Carbon dioxide systems are one of the most common environments in the oil field industry where corrosion occurs. Carbon dioxide forms a weak acid known as carbonic acid (H2CO3) in water, a relatively slow reaction. However, CO2 corrosion rates are greater than the effect of carbonic acid alone. Cathodic depolarization may occur, and other attack mechanisms may also be at work. The presence of salts is relatively unimportant.
Corrosion rates in a CO2 system can reach very high levels (thousands of mils per year), but it can be effectively inhibited. Velocity effects are very important in the CO2 system; turbulence is often a critical factor in pushing a sweet system into a corrosive regime. This is because it either prevents formation or removes a protective iron carbonate (siderite) scale.
The maximum concentration of dissolved CO2 in water is 800 ppm. When CO2 is present, the most common forms of corrosion include uniform corrosion, pitting corrosion, wormhole attack, galvanic ringworm corrosion, heat affected corrosion, mesa attack, raindrop corrosion, erosion corrosion, and corrosion fatigue. The presence of carbon dioxide usually means no H2 Embrittlement. CO2 corrosion products include iron carbonate (siderite, FeCO3), Iron oxide, and magnetite. Corrosion product colors may be green, tan, or brown to black.
where it found?
As stated before, CO2 corrosion is one of the most common environments where corrosion occurs, and exists almost everywhere.
Areas where CO2 corrosion is most common include flowing wells, gas condensate wells, areas where water condenses, tanks filled with CO2, saturated produced water and flowlines, which are generally corroded at a slower rate because of lower temperatures and pressures.
CO2 corrosion is enhanced in the presence of both oxygen and organic acids, which can act to dissolve iron carbonate scale and prevent further scaling.
Prevention / Mitigation
To reduce or prevent corrosion in an CO2 environment:
- Drilling – pH control with caustic soda
- Producing wells – corrosion inhibitors
- Flowlines – continuous corrosion inhibitor injection
Prediction of Corrosion
In sweet gas wells with a pH of 7 or less,
- CO2 partial pressure of 30 psi usually indicates corrosion.
- CO2 partial pressure of 7 – 30 psi may indicate corrosion.
- CO2 partial pressure of 7 psi is usually considered non-corrosive.
API literature states that steel equipment is susceptible to carbon dioxide corrosion when the partial pressure of carbon dioxide is greater than 7 psi.

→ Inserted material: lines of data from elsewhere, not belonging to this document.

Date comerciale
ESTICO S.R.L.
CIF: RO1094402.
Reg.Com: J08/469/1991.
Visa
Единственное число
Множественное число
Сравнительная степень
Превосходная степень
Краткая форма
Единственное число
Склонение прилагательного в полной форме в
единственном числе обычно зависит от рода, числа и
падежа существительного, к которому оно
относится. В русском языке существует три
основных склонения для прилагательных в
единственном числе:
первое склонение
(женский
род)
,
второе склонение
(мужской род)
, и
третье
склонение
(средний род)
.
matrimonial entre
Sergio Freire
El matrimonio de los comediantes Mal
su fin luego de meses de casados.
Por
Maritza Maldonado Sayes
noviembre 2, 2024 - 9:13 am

This partial pressure of carbon dioxide is calculated by multiplying the operating pressure by the mol % of carbon dioxide in the system and dividing by 100. For instance, in a well with 1000 psi pressure and 0.5 mol % carbon dioxide, the carbon dioxide partial pressure would be 1000 x 0.5 = 500 / 100 = 5 psi carbon dioxide.

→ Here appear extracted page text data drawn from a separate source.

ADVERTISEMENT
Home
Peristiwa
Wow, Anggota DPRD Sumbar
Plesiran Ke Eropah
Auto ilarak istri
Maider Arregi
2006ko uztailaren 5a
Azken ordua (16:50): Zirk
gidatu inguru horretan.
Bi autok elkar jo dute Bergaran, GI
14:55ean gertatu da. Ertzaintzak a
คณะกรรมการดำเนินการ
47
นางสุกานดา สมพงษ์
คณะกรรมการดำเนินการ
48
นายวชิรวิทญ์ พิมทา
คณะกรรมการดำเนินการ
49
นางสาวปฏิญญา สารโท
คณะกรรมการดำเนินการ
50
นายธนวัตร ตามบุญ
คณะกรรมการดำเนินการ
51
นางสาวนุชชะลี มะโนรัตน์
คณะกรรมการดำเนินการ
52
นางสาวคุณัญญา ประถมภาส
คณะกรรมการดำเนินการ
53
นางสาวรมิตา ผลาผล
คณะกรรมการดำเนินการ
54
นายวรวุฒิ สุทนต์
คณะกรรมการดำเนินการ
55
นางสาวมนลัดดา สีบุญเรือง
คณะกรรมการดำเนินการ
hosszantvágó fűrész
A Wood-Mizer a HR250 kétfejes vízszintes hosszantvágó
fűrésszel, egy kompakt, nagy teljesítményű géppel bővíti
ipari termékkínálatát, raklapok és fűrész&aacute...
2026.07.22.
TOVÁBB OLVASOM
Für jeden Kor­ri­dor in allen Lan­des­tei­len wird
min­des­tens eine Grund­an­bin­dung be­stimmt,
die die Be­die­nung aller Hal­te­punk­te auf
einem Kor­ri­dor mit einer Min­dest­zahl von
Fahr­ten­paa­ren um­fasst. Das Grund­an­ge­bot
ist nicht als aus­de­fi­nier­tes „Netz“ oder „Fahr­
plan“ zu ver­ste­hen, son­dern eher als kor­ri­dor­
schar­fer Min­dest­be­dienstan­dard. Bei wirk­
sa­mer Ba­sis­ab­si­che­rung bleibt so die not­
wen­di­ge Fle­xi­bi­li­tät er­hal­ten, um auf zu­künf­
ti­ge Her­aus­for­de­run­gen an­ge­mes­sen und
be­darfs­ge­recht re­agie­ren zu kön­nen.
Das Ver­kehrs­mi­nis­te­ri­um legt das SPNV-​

The topography of carbon dioxide corrosion pits includes the following characteristics:
- sharp edges
- smooth sidewalls
- smooth bottoms
- pits tend to run into each other
The main corrosion by-product that indicates carbon dioxide corrosion is taking place is siderite (FeCO3). Magnetite (Fe3O4) and hematite (Fe2O3), both iron oxides, could indicate that carbon dioxide corrosion is occurring. The main mechanism occurring is indicated by the following equation:
2Fe + 2CO2 + O2 → 2FeCO3
Note that in the above equation, oxygen is required to form siderite. Another indication that carbon dioxide corrosion is occurring is the amount of carbonates present in the deposits. If the deposits contain over 3% carbonates, then most likely carbon dioxide is present in the system.

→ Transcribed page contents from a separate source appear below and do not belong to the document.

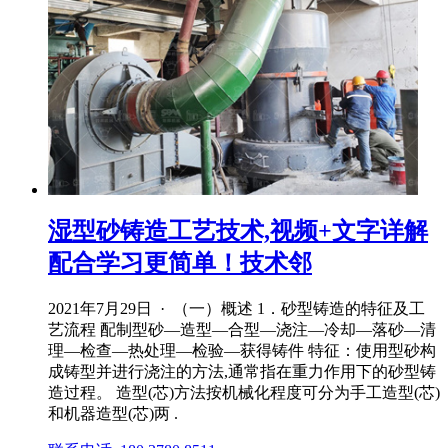
湿型砂铸造工艺技术,视频+文字详解
配合学习更简单！技术邻
2021年7月29日 · （一）概述 1．砂型铸造的特征及工
艺流程 配制型砂—造型—合型—浇注—冷却—落砂—清
理—检查—热处理—检验—获得铸件 特征：使用型砂构
成铸型并进行浇注的方法,通常指在重力作用下的砂型铸
造过程。 造型(芯)方法按机械化程度可分为手工造型(芯)
和机器造型(芯)两 .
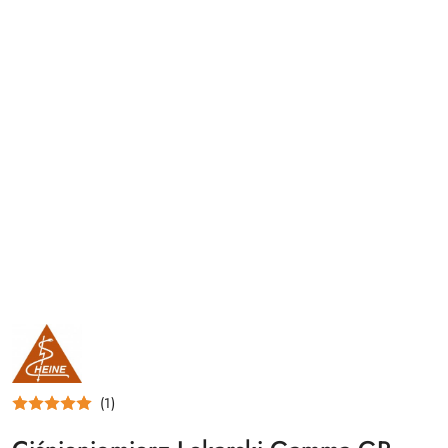
NAZWA
PRODUCENTA:
HEINE
OPTOTECHNIK
(1)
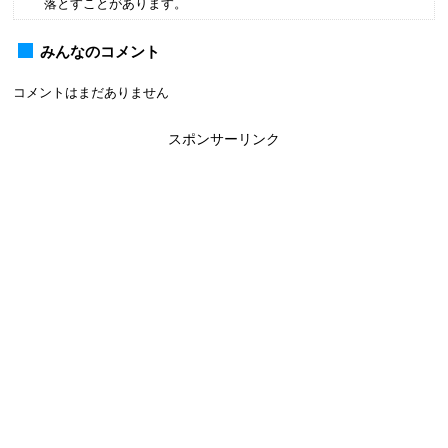
落とすことがあります。
みんなのコメント
コメントはまだありません
スポンサーリンク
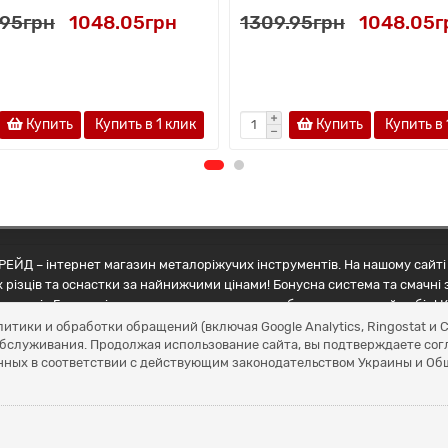
.95грн
1048.05грн
1309.95грн
1048.05г
Купить
Купить в 1 клик
Купить
Купить в 
ЕЙД – інтернет магазин металоріжучих інструментів. На нашому сайті 
 різців та оснастки за найнижчими цінами! Бонусна система та смачні 
ртнерів Грамотні менеджери допоможуть зробити правильний вибір! К
литики и обработки обращений (включая Google Analytics, Ringostat 
обслуживания. Продолжая использование сайта, вы подтверждаете сог
нных в соответствии с действующим законодательством Украины и О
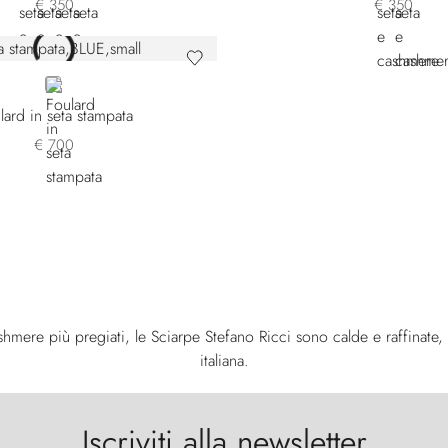
€ 350
€ 350
BLUE
lard in seta stampata
€ 700
ashmere più pregiati, le Sciarpe Stefano Ricci sono calde e raffinate,
italiana.
Iscriviti alla newsletter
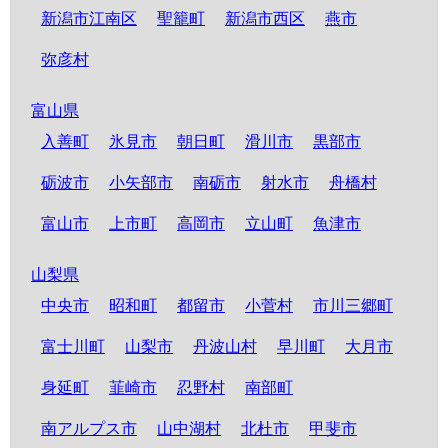
新潟市江南区
聖籠町
新潟市西区
燕市
弥彦村
富山県
入善町
氷見市
朝日町
滑川市
黒部市
砺波市
小矢部市
南砺市
射水市
舟橋村
富山市
上市町
高岡市
立山町
魚津市
山梨県
中央市
昭和町
都留市
小菅村
市川三郷町
富士川町
山梨市
丹波山村
早川町
大月市
身延町
韮崎市
忍野村
南部町
南アルプス市
山中湖村
北杜市
甲斐市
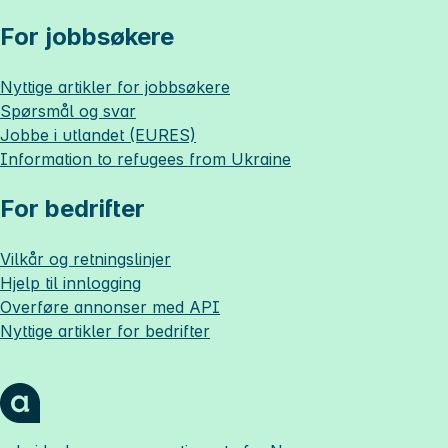
For jobbsøkere
Nyttige artikler for jobbsøkere
Spørsmål og svar
Jobbe i utlandet (EURES)
Information to refugees from Ukraine
For bedrifter
Vilkår og retningslinjer
Hjelp til innlogging
Overføre annonser med API
Nyttige artikler for bedrifter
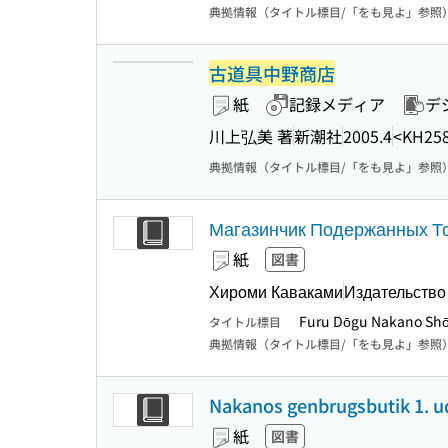
典拠情報（タイトル標目/「をも見よ」参照
古道具中野商店
紙
記録メディア
デ
川上弘美 著
新潮社
2005.4
<KH25
典拠情報（タイトル標目/「をも見よ」参照
Магазинчик Подержанных То
紙
図書
Хироми Каваками
Издательство
Furu Dōgu Nakano Sho
タイトル標目
典拠情報（タイトル標目/「をも見よ」参照
Nakanos genbrugsbutik 1. 
紙
図書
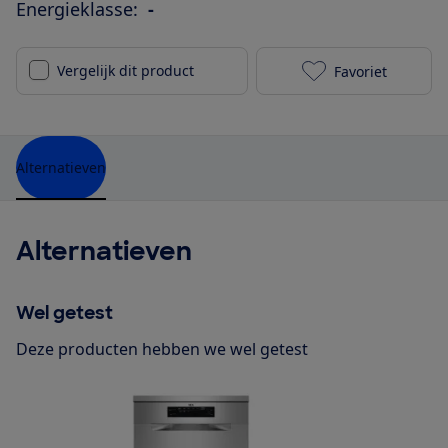
Energieklasse:
-
Vergelijk dit product
Favoriet
Miele G 4501 
Alternatieven
Alternatieven
Wel getest
Deze producten hebben we wel getest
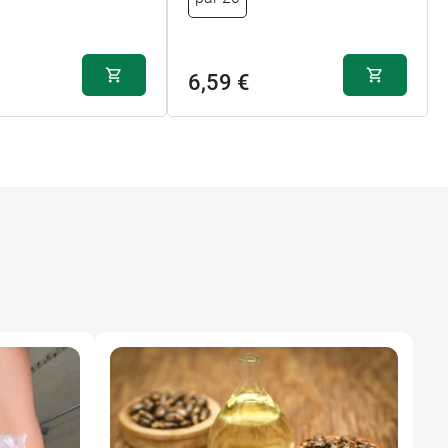
6,59 €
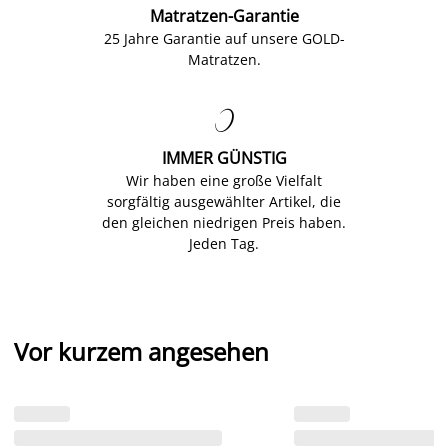
Matratzen-Garantie
25 Jahre Garantie auf unsere GOLD-
Matratzen.

IMMER GÜNSTIG
Wir haben eine große Vielfalt
sorgfältig ausgewählter Artikel, die
den gleichen niedrigen Preis haben.
Jeden Tag.
Vor kurzem angesehen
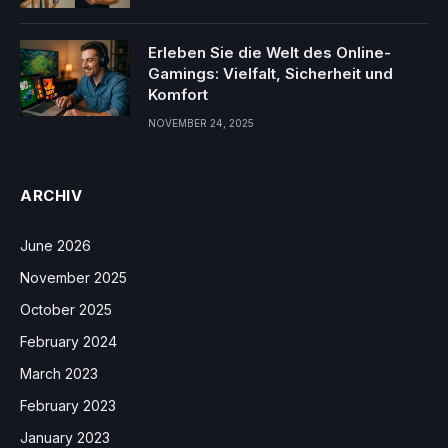
Erleben Sie die Welt des Online-
Gamings: Vielfalt, Sicherheit und
Komfort
NOVEMBER 24, 2025
ARCHIV
June 2026
November 2025
October 2025
February 2024
March 2023
February 2023
January 2023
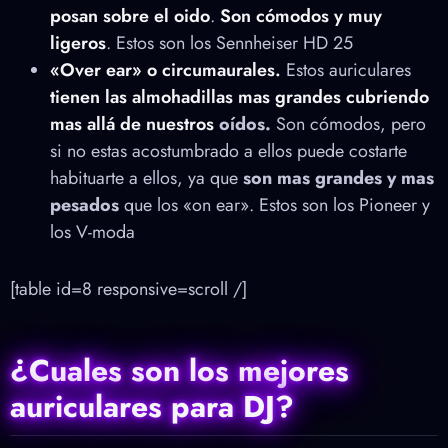
posan sobre el oido
.
Son cómodos y muy
ligeros
. Estos son los Sennheiser HD 25
«Over ear» o circumaurales.
Estos auriculares
tienen las almohadillas mas grandes cubriendo
mas allá de nuestros
oídos.
Son cómodos, pero
si no estas acostumbrado a ellos puede costarte
habituarte a ellos, ya que
son mas grandes y mas
pesados
que los «on ear». Estos son los Pioneer y
los V-moda
[table id=8 r
esponsive=scroll
/]
¿Cuales son los mejores
auriculares para DJ?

Carbon dioxide corrosion is usually controlled with the addition of a corrosion inhibitor to the system. A corrosion inhibitor effective in a carbon dioxide environment should be specified. Note that the selection of a particular corrosion inhibitor should be based on compatibility, cost, and other pertinent factors. Corrosion resistant alloys (CRAs) can also be added to help prevent carbon dioxide corrosion.